Airlines Gearing Up to Use Fuel Made From Algae and Wood Chips

Tuesday, July 19, 2011

The following are excerpts from a Bloomberg article (read the whole thing here):

Growing jet fuel on an algae farm.
After decades of waiting, commercial airlines have been given the go-ahead to use fuel made from algae, wood chips and other plants with obscure names.

Test flights in recent years by United Continental Holdings Inc. (UAL), Japan Airlines Co. and Virgin Atlantic Airways Ltd. have shown that planes can fly on everything from coconut oil to jatropha, a plant that grows in the tropics.

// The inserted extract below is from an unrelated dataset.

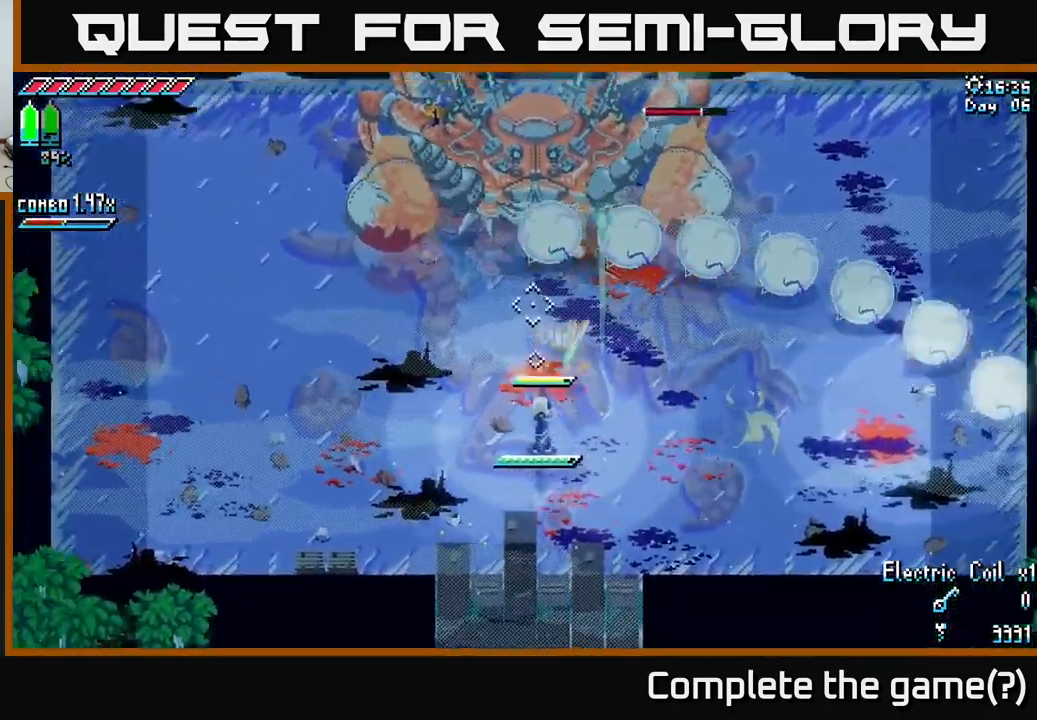
{"buttons": ["L2"], "left_stick": "right", "right_stick": "up-right", "events": [[50, "right_stick", "up-right"], [100, "left_stick", "right"]]}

On July 1, ASTM International, an American organization that sets worldwide technical standards for the airline and other industries, gave approval for carriers to mix fuel made from organic waste and nonfood plants with kerosene, which is conventionally used to power planes, Bloomberg BusinessWeek reports in its July 11 edition.

“A lot of companies have been waiting for the certification,” says Mark Rumizen, fuel specialist at the U.S. Federal Aviation Administration. “It’s going to drive a lot of investment.”

Airbus, which together with Boeing makes about 80 percent of the world’s passenger planes, estimates that by 2030 plant-derived formulas could make up as much as 30 percent of the market for aviation fuel.

Boeing, Honeywell International Inc. (HON) and the U.S. Air Force have tested at least 20 different types of fuel derived from organic waste and plants such as jatropha and camelina, found in parts of Europe and North America, as well as organic material, including garbage.

Boeing and Airbus are building supply networks that include growers, refiners, transporters, and distributors to bring biofuel to airports worldwide.